9.3 No live external services in CI

msw-style mocks for module event responses; testcontainers for MySQL + Redis.


10. Out-of-scope / deferred

Captured here to prevent scope creep:

  • Non-clinical workflows (architecture supports; no step kinds or templates ship)
  • Visual workflow editor UI (admin REST only; UI is a separate frontend track)
  • Step kinds: parallel, wait_for_histology, delay, loop, manual_intervention, assign_reviewer
  • Workflow migration of in-flight cases on definition update (admin re-snapshot is v2)
  • Backfill of existing cases on orchestrator launch
  • Managed event bus (SNS/SQS, EventBridge) — Redis Streams in v1
  • Cross-region or multi-cluster orchestrator deploys
  • BPMN import / interop
  • Approval workflows for definition publishing — single-actor in v1
  • Per-step authorization — any orchestrator:intervene can intervene on any step
  • Workflow-level SLA monitoring/alerting — basic metrics ship; alert rules are an ops concern

11. Open questions for implementation plan

  1. Exact MySQL JSON column performance at scale — WorkflowInstance.context may grow large for long workflows; consider TEXT + manual JSON parse vs JSON column.
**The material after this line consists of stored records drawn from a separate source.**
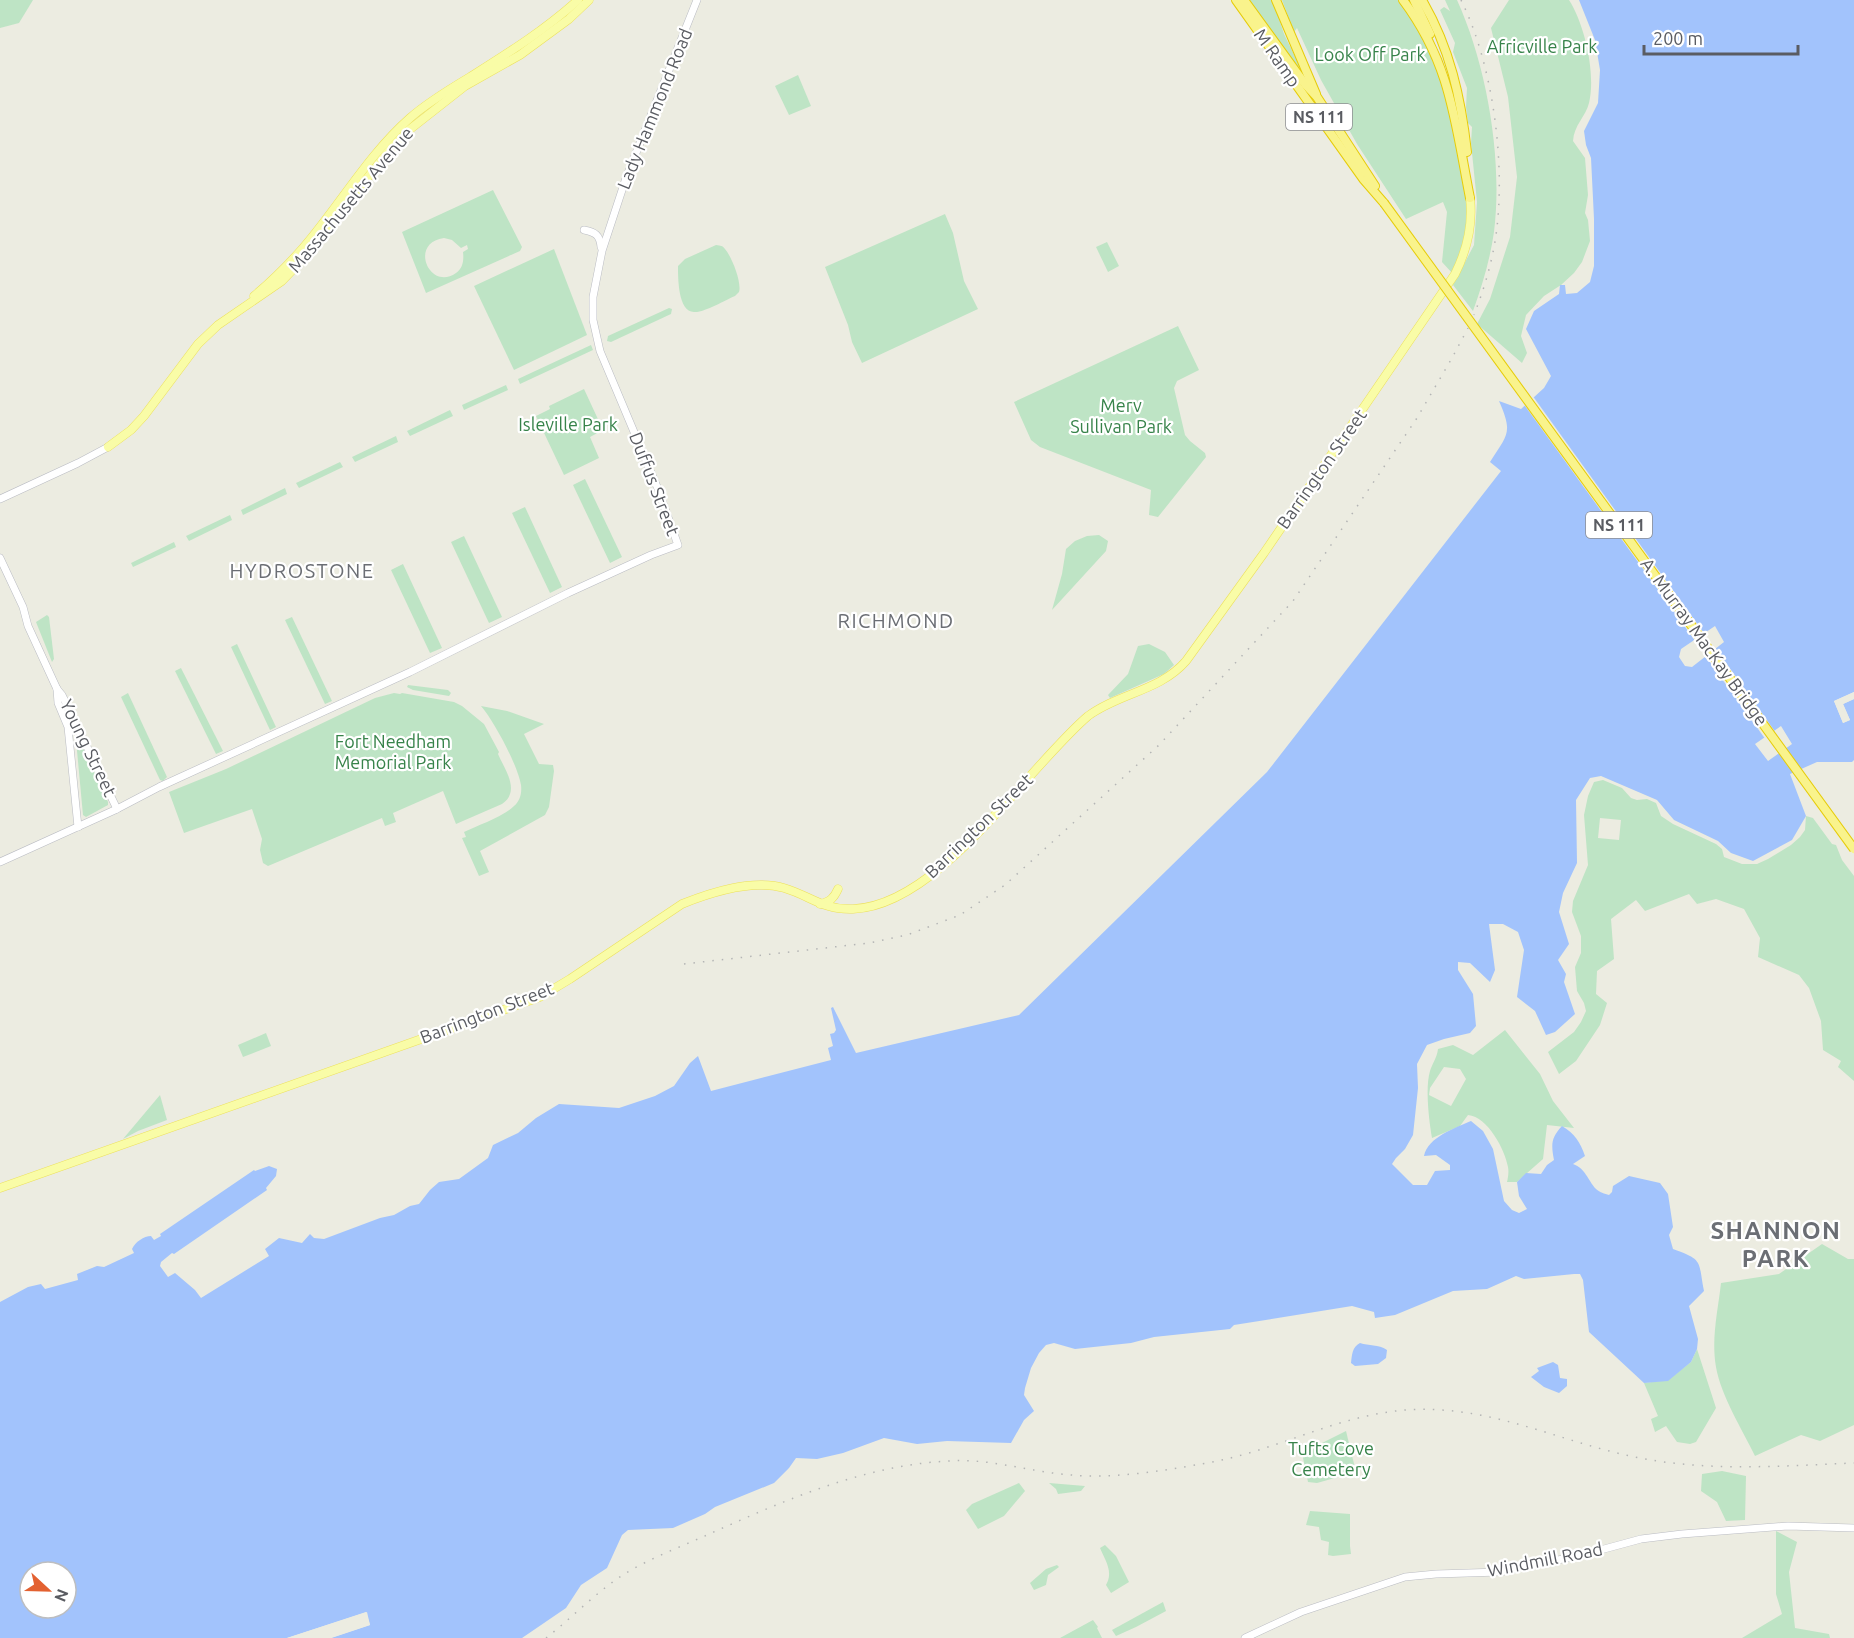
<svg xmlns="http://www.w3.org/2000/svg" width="1854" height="1638" font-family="Ubuntu,sans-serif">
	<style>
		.green { fill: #bee4c5; fill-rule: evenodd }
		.water { fill: #a2c3fc; fill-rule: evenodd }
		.pier { fill: #ecece1 }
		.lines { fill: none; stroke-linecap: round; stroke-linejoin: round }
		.secondary-casing { stroke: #babcc3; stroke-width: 8 }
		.primary-casing { stroke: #ece05b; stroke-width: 9 }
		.motorway-casing { stroke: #e6cc08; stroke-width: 10 }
		.secondary { stroke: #fff; stroke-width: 7 }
		.primary { stroke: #f9fca7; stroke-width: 8 }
		.motorway { stroke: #f9f38c; stroke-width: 8 }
		.rail { stroke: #b4b5b5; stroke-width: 1.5; stroke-dasharray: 1.5 8; stroke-linecap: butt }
		.motorway-bridge-casing { stroke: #e6cc08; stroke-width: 10; stroke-linecap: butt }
		.motorway-bridge { stroke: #f9f38c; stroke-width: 8 }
		.labels { text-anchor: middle; stroke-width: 4.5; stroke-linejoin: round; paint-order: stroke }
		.shield { fill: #fff; stroke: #8c8d91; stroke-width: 1.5 }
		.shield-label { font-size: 16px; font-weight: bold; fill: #5a5c62 }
		.park-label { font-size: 18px; fill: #37834a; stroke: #fff }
		.street-label { font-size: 18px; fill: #5a5c62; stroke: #fff }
		.neighbourhood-label { font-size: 20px; letter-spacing: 1.5px; fill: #6b6e74; stroke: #fff }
		.district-label { font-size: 24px; font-weight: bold; letter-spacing: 1.5px; fill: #6b6e74; stroke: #fff }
	</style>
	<rect width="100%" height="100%" fill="#ecece1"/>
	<g class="green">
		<polygon points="0,0 33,0 19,23 0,28"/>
		<polygon points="1249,0 1273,0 1284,34 1308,83 1259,16"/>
		<polygon points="1282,0 1398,0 1414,18 1441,79 1455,133 1469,211 1467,239 1453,274 1442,262 1447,212 1443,202 1406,219 1357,144 1321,80 1297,28 1294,32"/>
		<path d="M1445,0H1457C1487,66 1503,159 1494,232C1490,260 1482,286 1473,311L1453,285L1474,245L1477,202L1471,143L1472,127L1468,123L1466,107L1467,88L1453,52L1455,43L1440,10L1444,7L1450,11Z"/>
		<path d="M1509,0H1569C1585,25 1596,74 1589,103C1586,116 1574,125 1573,141L1585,158L1588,195L1585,213L1588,220L1590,241L1582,262L1574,273L1561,285L1544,296L1526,315L1521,336L1527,353L1522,363L1477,324L1490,299L1510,237L1517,177L1508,97L1491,28Z"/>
		<polygon points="798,75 811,106 789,115 775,86"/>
		<path d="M493,190L522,247L520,251L426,293L402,232ZM444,238L452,240L461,248L467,245L468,249L463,252C464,260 463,268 456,273C430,292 408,243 444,238Z"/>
		<polygon points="945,214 953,233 964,281 978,309 862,363 852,342 848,325 825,267"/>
		<polygon points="1107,242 1119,266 1108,272 1096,247"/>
		<path d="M716,245C721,246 722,245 725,249C732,257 742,283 739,292L735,296C725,300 704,313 694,312C678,312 678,278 678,266L685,259Z"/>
		<polygon points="554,249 587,335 514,370 474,286"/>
		<polygon points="669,308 672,309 671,314 611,342 607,341 608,336"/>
		<polygon points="1178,326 1199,370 1177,381 1174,388 1185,435 1190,441 1205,453 1206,457 1158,517 1149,515 1151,490 1040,447 1031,440 1014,402"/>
		<polygon points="591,345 593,350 520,384 518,379"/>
		<polygon points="506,385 508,390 464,410 462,405"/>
		<polygon points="584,389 603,430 590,437 599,458 564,475 536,416 550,409 549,406"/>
		<polygon points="450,410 453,416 410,436 407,431"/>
		<polygon points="396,436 398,442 355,462 352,457"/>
		<polygon points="340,462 343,467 299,488 296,483"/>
		<polygon points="585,479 622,557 610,563 573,485"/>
		<polygon points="285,488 287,494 243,515 241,510"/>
		<polygon points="525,507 562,587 550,593 512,513"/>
		<polygon points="230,515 232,520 189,541 186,536"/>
		<polygon points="1099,535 1108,541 1106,551 1052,610 1062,574 1066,549 1075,541 1087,536"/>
		<polygon points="464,536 502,617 489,623 451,542"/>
		<polygon points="174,542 176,547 133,567 131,563"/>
		<polygon points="403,564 442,648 430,653 391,570"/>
		<polygon points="47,615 49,617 54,659 52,662 36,622"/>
		<polygon points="292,617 332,701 325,704 285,620"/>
		<polygon points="237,644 276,727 270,730 231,647"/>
		<polygon points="1149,644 1165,652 1174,665 1164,674 1110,698 1108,695 1128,674 1138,646"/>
		<polygon points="181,668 223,751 216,754 175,671"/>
		<polygon points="408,685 448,690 451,693 449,696 413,690 407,687"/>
		<polygon points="128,693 167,777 163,781 160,780 121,697"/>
		<path d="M394,693L400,694L402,693L454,702L462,706L484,724L499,752L498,754C505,770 521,791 502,804L456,824L443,791L393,813L396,822L385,826L382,818L268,866L263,863L260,850L262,839L252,809L184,833L169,792L226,769L375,698Z"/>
		<path d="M481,706L507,711L544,724L524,734L539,764L553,765L554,771L549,807L545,815L480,851L489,872L479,876L462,838L466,837L464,832C478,825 503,817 514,806C520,801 522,793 521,785C518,766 494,721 481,706Z"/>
		<polygon points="78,738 108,802 108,805 86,817 83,815 76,740"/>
		<path d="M1603,780L1622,788L1631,798L1637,800L1647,799L1656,803L1661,816L1673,824L1716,844L1722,849L1724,857L1742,864H1757L1768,859L1791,845L1800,837L1805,830L1806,816L1813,818L1832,844L1836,845L1842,860L1854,876V1081L1838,1067L1841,1061L1823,1050L1821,1021L1809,988L1799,975L1758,957L1760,938L1744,909L1716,899L1697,904L1689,894L1645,911L1636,900L1611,919L1614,959L1597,971L1596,994L1607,1003L1600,1025L1576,1061L1559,1074L1548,1052L1574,1032L1581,1022L1586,1011L1584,1003L1577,991L1575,967L1581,953V936L1572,912L1573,901L1588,865L1584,815L1588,796L1594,782ZM1600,818L1621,820L1619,840L1598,838Z"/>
		<path d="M1505,1030L1540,1074L1553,1101L1574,1128L1547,1125L1543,1159L1517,1182H1507C1508,1178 1509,1172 1508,1167C1505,1150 1488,1117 1468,1115L1460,1126L1432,1138C1429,1121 1425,1088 1430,1071C1432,1064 1437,1058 1438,1049L1453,1045L1473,1055ZM1444,1067L1460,1069L1466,1079L1451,1106L1429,1095L1430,1088Z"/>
		<polygon points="266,1033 271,1046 243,1057 238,1045"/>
		<polygon points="160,1095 167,1120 138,1131 123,1139"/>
		<path d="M1822,1244L1848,1259H1854V1425L1820,1441L1801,1435L1755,1456C1742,1429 1721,1396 1716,1367C1711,1339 1718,1310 1721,1283L1779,1274Z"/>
		<polygon points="1697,1349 1716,1408 1696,1442 1690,1444 1677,1442 1666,1426 1655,1432 1651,1419 1658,1416 1644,1383 1668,1380 1691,1362"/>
		<polygon points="1346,1431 1356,1472 1317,1483 1308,1482 1302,1453"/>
		<polygon points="1722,1471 1746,1476 1745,1520 1726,1521 1717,1502 1701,1491 1702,1474"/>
		<polygon points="1019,1483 1025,1491 1004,1516 978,1529 966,1510 972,1504"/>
		<polygon points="1049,1483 1085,1486 1081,1491 1058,1494 1056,1489"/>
		<polygon points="1310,1511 1350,1514 1350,1546 1351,1554 1333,1556 1328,1555 1329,1542 1321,1540 1319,1527 1306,1525"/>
		<polygon points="1776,1531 1797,1542 1789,1572 1795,1628 1829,1634 1830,1638 1742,1638 1782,1614 1776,1594"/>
		<path d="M1105,1545L1116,1556L1129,1582L1111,1593L1106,1585C1114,1572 1105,1560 1100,1548Z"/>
		<polygon points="1057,1565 1059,1567 1048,1575 1046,1585 1034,1590 1030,1583 1046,1569"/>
		<polygon points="1163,1602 1166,1611 1136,1627 1116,1636 1112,1630"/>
		<polygon points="1093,1620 1098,1627 1097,1628 1102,1638 1060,1638"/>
	</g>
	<g class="water">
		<path d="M1579,0H1854V692L1834,701L1843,723L1850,720L1843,704L1854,699V760L1852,762H1817L1790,774L1806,816L1792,840L1753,861L1731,853L1718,841L1674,820L1657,800L1601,776L1590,778L1576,800L1577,863L1563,893L1559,912L1569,944L1558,960L1566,974L1564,982L1575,1014L1555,1032L1546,1035L1535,1011L1517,997L1524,950L1518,932L1503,924H1489L1495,970L1490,982L1470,963L1458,962V970L1473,994L1476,1026L1470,1033L1444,1039L1427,1045L1417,1064L1418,1088L1413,1135L1405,1149L1396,1158L1392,1164L1413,1185H1427L1435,1171L1450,1170V1165L1436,1155L1424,1156C1428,1137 1455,1128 1471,1121L1483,1131L1493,1149L1504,1201L1512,1210L1519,1213L1527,1209L1519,1196L1517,1182L1526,1173L1541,1174L1547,1165L1554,1160C1551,1144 1551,1138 1562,1126C1575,1134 1580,1142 1585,1156L1573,1164C1586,1169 1587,1179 1596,1189C1599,1192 1605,1194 1609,1195L1612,1192L1613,1186L1629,1176L1660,1183L1668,1194L1673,1227L1669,1235L1673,1249C1704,1260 1698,1261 1704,1291L1689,1306L1698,1339L1697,1349L1691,1362L1668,1381L1644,1383L1589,1332L1583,1280L1580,1274H1574L1524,1279L1516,1276L1487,1289L1453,1291L1395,1315L1375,1318L1374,1312L1352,1306L1234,1325L1230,1329L1154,1337L1131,1343L1075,1349L1054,1343L1046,1345L1039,1353L1031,1368L1025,1388L1024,1395L1034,1411L1024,1420L1011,1443L947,1441L917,1444L884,1438L843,1453L817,1459L796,1458L789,1468L774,1483L715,1507L705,1514L673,1528L628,1530L622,1535L607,1568L581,1585L566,1608L522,1638H331L370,1625L366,1612L287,1638H0V1302L28,1287L41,1284L45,1289L78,1280L77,1274L97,1266L104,1267L134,1253L132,1249C135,1242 144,1236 151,1236L154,1240L161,1236L160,1234L254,1170L255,1171L269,1166L277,1169L276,1176L266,1188L267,1190L174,1254L172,1253L161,1262L160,1266L168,1277L175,1273L195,1290L201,1298L269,1256L265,1249L279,1238L302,1243L310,1234L314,1238L324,1239L380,1218L394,1215L410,1206L419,1204L430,1190L439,1182L459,1179L488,1158L493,1145L518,1133L536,1118L559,1104L619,1108L655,1096L674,1086L690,1063L698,1056L711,1091L831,1060L828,1048L833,1046L830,1034L834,1033L836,1030L831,1008L833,1007L856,1053L1019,1015L1267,772L1501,471L1490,462C1508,434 1513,433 1499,401L1521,409L1544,388L1551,376L1526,329L1534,311L1559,294L1560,285H1565L1566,294L1577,293L1590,282L1594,266V219L1591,158L1586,145L1584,131L1598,103L1600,70L1595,40ZM1715,626L1724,642L1692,667L1685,666L1679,657L1681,649ZM1781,726L1792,744L1768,761L1755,744ZM30,1572H66V1608H30Z"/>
		<path d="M1360,1343C1369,1346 1378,1344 1387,1350L1386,1358L1378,1364L1355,1366L1351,1363C1352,1355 1352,1347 1360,1343Z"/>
		<polygon points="1553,1362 1558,1365 1560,1378 1567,1379 1567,1386 1559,1393 1544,1387 1531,1377 1539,1371 1537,1368"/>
	</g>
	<g class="pier">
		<polygon points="1532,395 1706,636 1696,642 1523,403"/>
		<polygon points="1714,646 1776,733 1766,740 1704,654"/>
		<polygon points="1854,692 1854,695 1838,702 1845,719 1840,703 1854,696 1854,699 1843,704 1850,720 1843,723 1834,701"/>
		<polygon points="367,1612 370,1625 331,1638 328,1638 330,1635 366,1623 365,1616 297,1638 287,1638"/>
	</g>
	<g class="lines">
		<defs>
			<g id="secondary">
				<path d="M584,230C595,232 600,235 601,247"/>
				<polyline points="0,499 78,463 108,447"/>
				<polyline points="0,558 23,607 28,626 57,689 62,695 117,809"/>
				<polyline points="57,689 58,703 68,727 78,827"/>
				<polyline points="0,862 117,809 159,787 410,672 568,593 651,555 678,545 658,489 600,351 593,320 593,297 602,251 626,178 697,0"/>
				<polyline points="1245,1638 1301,1612 1405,1577 1436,1574 1500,1572 1582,1555 1641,1539 1682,1534 1788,1526 1854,1528"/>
			</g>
			<g id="primary">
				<path d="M254,296C272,281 288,265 303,248C340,205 368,155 410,118C428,102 450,89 470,77C508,53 545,30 578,0"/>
				<polyline points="108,447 131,430 144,416 198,344 218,325 282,281 308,254 390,149 409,130 465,86 520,55 569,19 589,0"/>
				<path d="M820,904C830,902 834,898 838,889"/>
				<path d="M0,1188L540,997L570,979L682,904C712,892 752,879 784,888C811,896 822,910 853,909C939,906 1026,769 1088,716C1119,693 1160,691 1186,661L1264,553L1455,274C1467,250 1473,224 1470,198"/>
			</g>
			<g id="motorway">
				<polyline points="1236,0 1364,180 1384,203"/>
				<polyline points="1244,0 1305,84 1317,97 1375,186"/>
				<polyline points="1276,0 1316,94"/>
				<path d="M1403,0C1451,64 1455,122 1470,198"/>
				<polyline points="1414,0 1430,34"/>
				<path d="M1422,0C1450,48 1461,98 1467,152"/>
			</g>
		</defs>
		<use href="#secondary" class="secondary-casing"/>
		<use href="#primary" class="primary-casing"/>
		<use href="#motorway" class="motorway-casing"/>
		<use href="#secondary" class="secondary"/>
		<use href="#primary" class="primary"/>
		<use href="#motorway" class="motorway"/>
		<g class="rail">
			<path d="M1461,0C1493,64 1506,164 1496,235C1492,263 1484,289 1474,315"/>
			<polyline points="684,964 869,943 907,935 960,915 1005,885 1159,745 1293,601 1417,418 1452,358 1468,328"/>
			<path d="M546,1638C573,1617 597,1591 626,1573C651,1558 680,1547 707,1535C783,1501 864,1465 949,1461C990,1458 1030,1472 1071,1475C1111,1479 1162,1471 1201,1464C1285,1451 1353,1403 1441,1410C1508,1414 1570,1444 1635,1457C1707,1472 1781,1466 1854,1463"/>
		</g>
		<defs>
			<polyline id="motorway-bridge" points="1384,203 1854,849"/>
		</defs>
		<use href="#motorway-bridge" class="motorway-bridge-casing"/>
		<use href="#motorway-bridge" class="motorway-bridge"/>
	</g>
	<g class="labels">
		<g class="shield">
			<rect x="1286" y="104" width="66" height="26" rx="4.5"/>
			<rect x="1586" y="512" width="66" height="26" rx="4.5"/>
		</g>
		<g class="shield-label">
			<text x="1319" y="123">NS 111</text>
			<text x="1619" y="531">NS 111</text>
		</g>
		<g class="park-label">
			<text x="1542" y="53">Africville Park</text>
			<text x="1370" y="61">Look Off Park</text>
			<text x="1121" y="412">Merv<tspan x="1121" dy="21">Sullivan Park</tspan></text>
			<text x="568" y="431">Isleville Park</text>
			<text x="393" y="748">Fort Needham<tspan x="393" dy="21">Memorial Park</tspan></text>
			<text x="1331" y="1455">Tufts Cove<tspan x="1331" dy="21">Cemetery</tspan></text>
		</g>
		<g class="street-label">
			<text transform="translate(1277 58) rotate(55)" y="6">M Ramp</text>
			<text transform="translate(655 109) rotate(-68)" y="6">Lady Hammond Road</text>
			<text transform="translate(351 200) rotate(-50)" y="6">Massachusetts Avenue</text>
			<text transform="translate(1322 469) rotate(-55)" y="6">Barrington Street</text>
			<text transform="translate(654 484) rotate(69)" y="6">Duffus Street</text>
			<text transform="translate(1704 642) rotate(54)" y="6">A. Murray MacKay Bridge</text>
			<text transform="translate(88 748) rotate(64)" y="6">Young Street</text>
			<text transform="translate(979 826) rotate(-44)" y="6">Barrington Street</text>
			<text transform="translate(487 1013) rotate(-21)" y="6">Barrington Street</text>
			<text transform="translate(1545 1560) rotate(-11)" y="6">Windmill Road</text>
		</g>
		<g class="neighbourhood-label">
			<text x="302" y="578">HYDROSTONE</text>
			<text x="896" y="628">RICHMOND</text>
		</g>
		<g class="district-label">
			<text x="1776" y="1239">SHANNON<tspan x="1776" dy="28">PARK</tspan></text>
		</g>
	</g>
	<g transform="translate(48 1590) rotate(112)"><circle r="28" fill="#ffffff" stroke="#bdbec0" stroke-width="1.5"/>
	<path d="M0-4.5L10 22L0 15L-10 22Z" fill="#e36131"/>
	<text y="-9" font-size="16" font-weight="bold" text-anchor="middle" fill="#5a5c62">N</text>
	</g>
	<path d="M1644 45v9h154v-9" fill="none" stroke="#5a5c62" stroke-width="3"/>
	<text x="1653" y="45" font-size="18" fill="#5a5c62" stroke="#ffffff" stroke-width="4.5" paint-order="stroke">200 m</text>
</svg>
Implementation plan should benchmark.
  2. BullMQ timeout-job cleanup on step completion — need explicit job removal when step finishes early, or accept harmless no-op fires.
  3. Definition validator implementation: hand-rolled vs Zod vs JSON Schema (ajv). Lean Zod for consistency with rest of codebase.
  4. Expression evaluator library choice: expr-eval vs custom recursive-descent. Custom is ~150 LOC and removes a dep; lean custom.